### Your instructions:
Write out the rows below word for word, beginning at the line that contains "pose: elev=118.7 azim=142.5" and stopping after the line that contains "Dot at: (195, 247)". Leave the pictures out of your answer.
BEGIN Input material
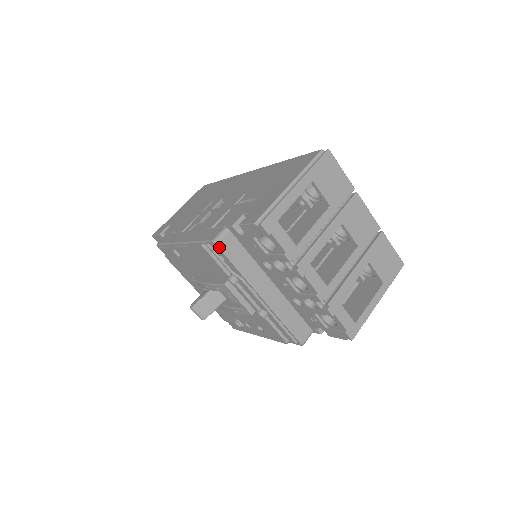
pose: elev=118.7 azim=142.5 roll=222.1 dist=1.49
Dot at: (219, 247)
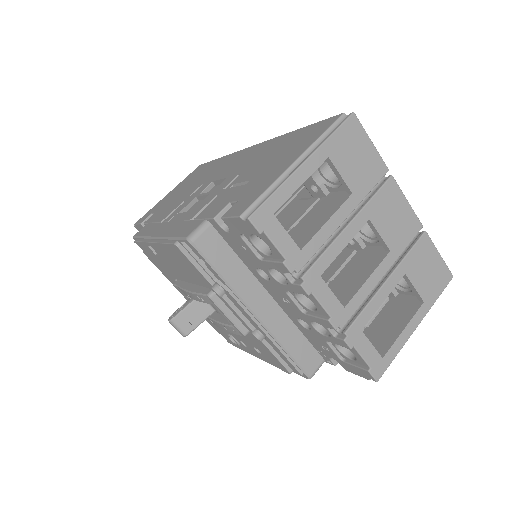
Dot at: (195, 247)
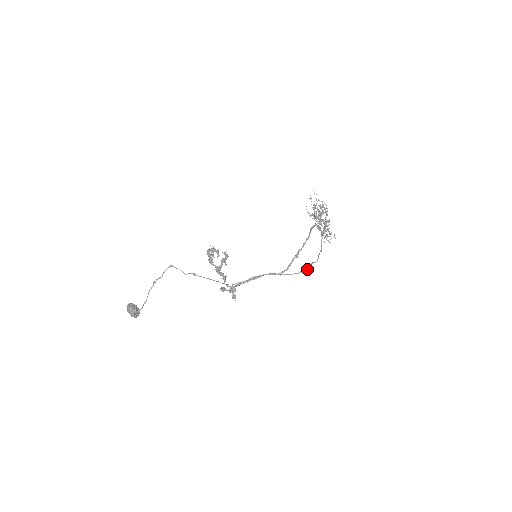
END Input material
BEGIN Input material
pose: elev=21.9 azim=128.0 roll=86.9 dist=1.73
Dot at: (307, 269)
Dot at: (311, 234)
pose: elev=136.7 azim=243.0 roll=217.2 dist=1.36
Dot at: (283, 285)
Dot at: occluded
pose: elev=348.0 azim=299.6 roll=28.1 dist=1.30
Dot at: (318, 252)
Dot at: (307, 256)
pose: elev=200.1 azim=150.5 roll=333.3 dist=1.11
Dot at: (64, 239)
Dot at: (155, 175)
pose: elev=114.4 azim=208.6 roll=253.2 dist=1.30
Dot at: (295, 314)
END Input material
BEGIN Input material
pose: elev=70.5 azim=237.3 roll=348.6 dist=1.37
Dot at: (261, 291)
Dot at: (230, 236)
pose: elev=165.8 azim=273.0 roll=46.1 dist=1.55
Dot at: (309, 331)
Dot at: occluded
END Input material
### Response to this task:
pose: elev=118.7 azim=142.5 roll=222.1 dist=1.49
Dot at: (219, 247)
Dot at: (195, 247)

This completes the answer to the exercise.